Jean-Marie Le Pen, chef de l'extrême droite française, à l'honneur à la Une de Polémique (n°177, du 27 mai 1999), opuscule fondé et dirigé par Alain Escada. Ce qui n'incite par ailleurs pas Jean-Marie Le Pen de venir saluer Alain Escada lorsque celui-ci fait le déplacement jusque Paris (document : RésistanceS).

Notre reportage sur notre ''voyage en 'Lepénie''' confirme que nous pouvons être présents, sans ''indicateur'' (désolé monsieur Escada !), au coeur même de l'extrême droite, pour l'étudier d'encore plus près.
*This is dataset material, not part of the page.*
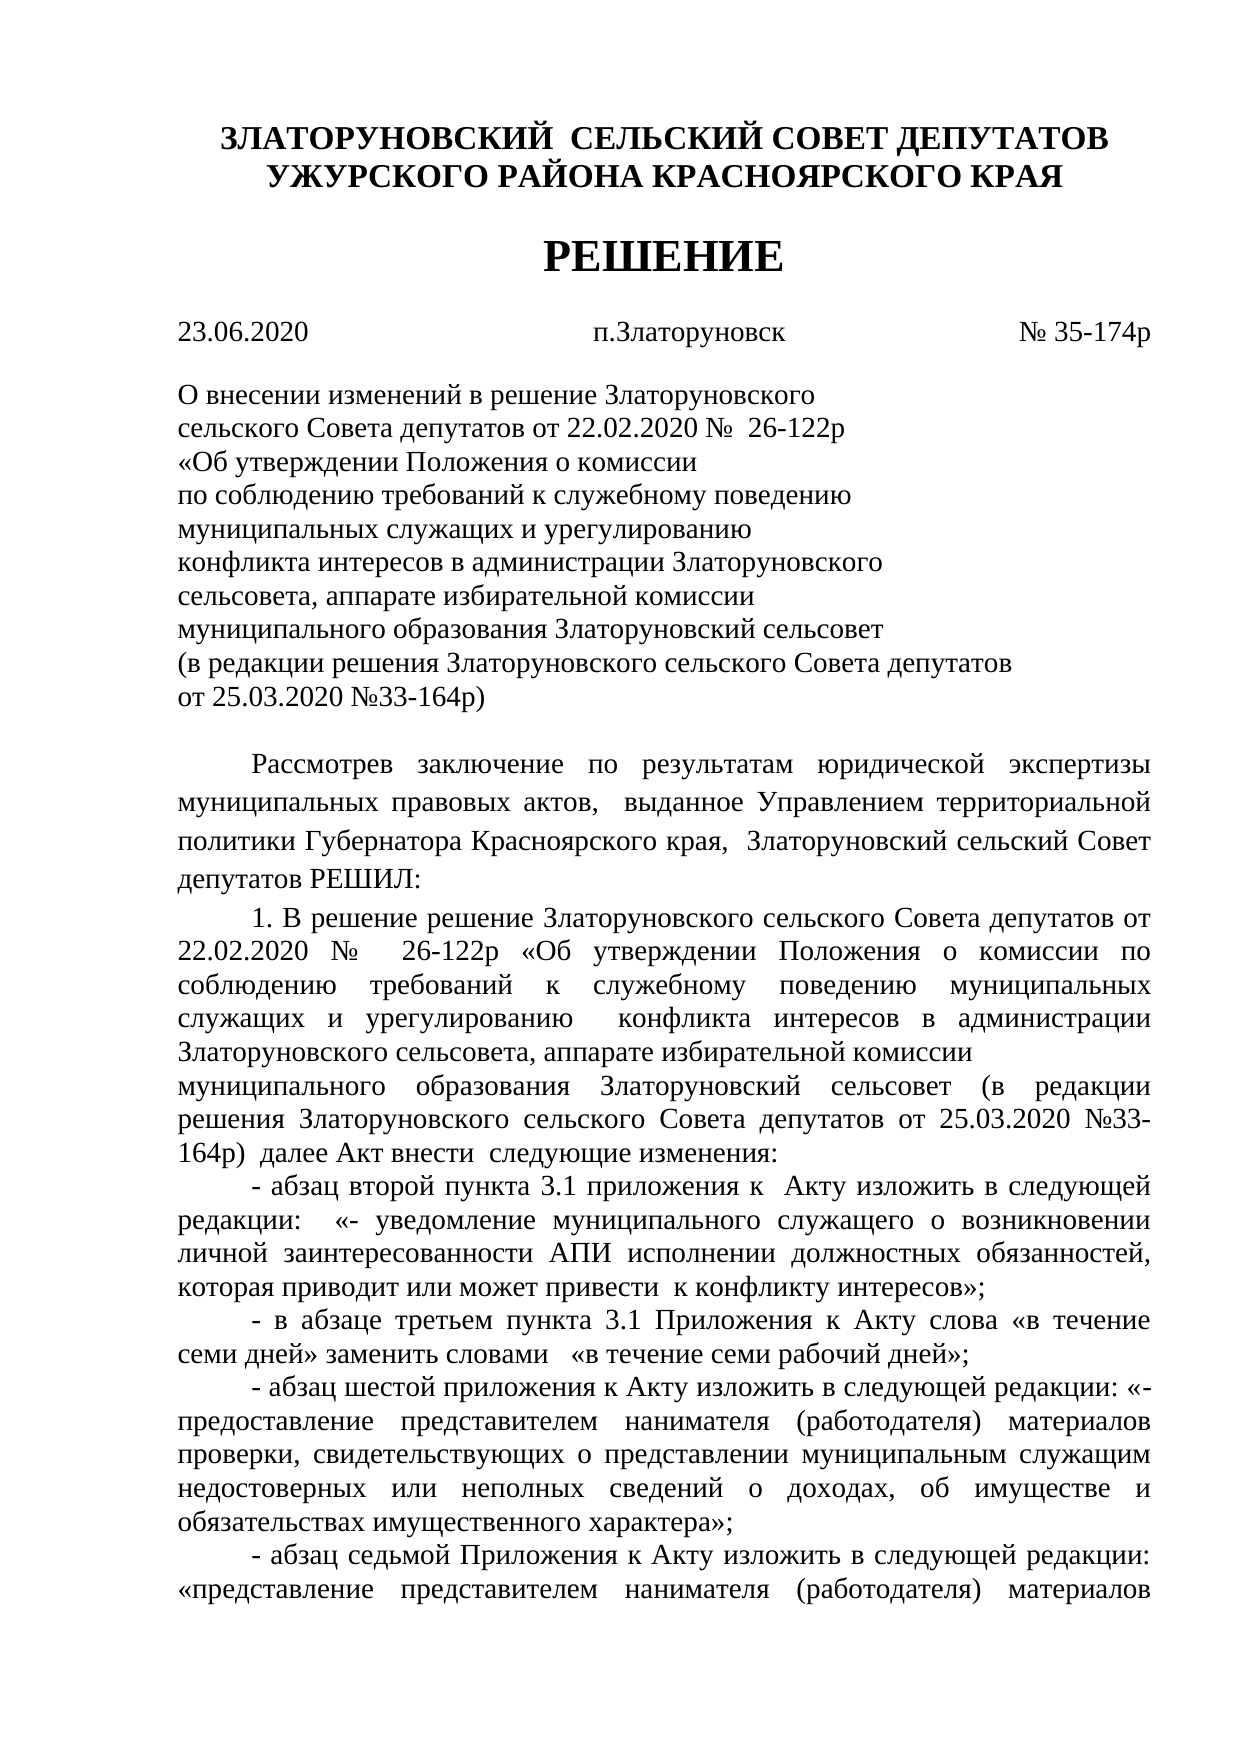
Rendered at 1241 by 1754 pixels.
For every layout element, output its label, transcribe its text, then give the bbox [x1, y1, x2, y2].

Si nous n'avons pas vu Escada, lui non plus ne nous a pas vus ou pas reconnus ! Si cela avait été le cas, il aurait pu aller le rapporter, comme un bon élève, au DPS, le service de sécurité frontiste, pour nous expulser manu militari du meeting. Et du coup, bien se faire voir de ses amis du ''Front''.

Néonazis : aucune réaction !
Oui, Alain Escada est apprécié par quelques dirigeants du FN français, comme Bruno Gollnisch, par exemple, qui est encore venu le saluer le 1er mai dernier leur du défilé annuel du parti d'extrême droite français (il n'a pas reçu par ailleurs les salutations de Jean-Marie Le Pen, soit dit en passant). Mais il est aussi et surtout méconnu de la plupart des autres. La ''génération Le Pen'' – le courant conduit par Marine Le Pen (incarnant une vision stratégique et idéologique plus moderne du frontisme)–, considère le corpus doctrinal auquel se réfère Alain Escada comme désuet et contre-productif. Pour information, le courant ''national-catholique'' organisé (Alain Escada se revendique lui-même de celui-ci) est désormais hors du Front national. Notre Belge, ses idées et ses ''compagnons de route'' ne font donc pas l'unanimité au Front national. Il faut mentionner également que les liens revendiqués par Alain Escada avec ce dernier, confirment cependant encore une chose que nous avons toujours affirmée : Alain Escada et Belgique & Chrétienté font bel et bien partie de l'extrême droite. Et la présence dans ses rangs de néonazis, comme l'a confirmé notre reportage au meeting de Jean-Marie Le Pen, ne semble poser aucun problème à ceux-ci. En effet, nous n'avons trouvé aucune trace d'une critique ouverte faite par Escada ou B&C à l'encontre de cette connexion du lepénisme avec le néonazisme.


B&C et Alain Escada financent... RésistanceS !
Avec la réaction d'Escada à notre encontre, force est de constater encore aujourd'hui que ce personnage militant à l'extrême droite depuis plus de dix ans en veut réellement beaucoup à RésistanceS. De plus, le Tribunal de première instance de Bruxelles, dans un jugement rendu récemment, ordonne à son association (Belgique & Chrétienté) et à lui-même de verser la somme de 364,40 € à notre asbl, mais également la même somme à l'agence d'informations Belga et à un membre de notre rédaction pour une action judiciaire qu'il avait entamée mais qui a été jugée comme non fondée. En tout, B&C doit désormais payer 1.093,20 €. Une somme importante pour une petite association militante. Pire : ce jugement, en ordonnant à B&C et Escada de nous verser de l'argent, l'oblige du même coup à participer financièrement à notre travail de journalisme d'investigation contre l'extrême droite !

Vous l'aurez compris, RésistanceS est un problème pour Escada and C°.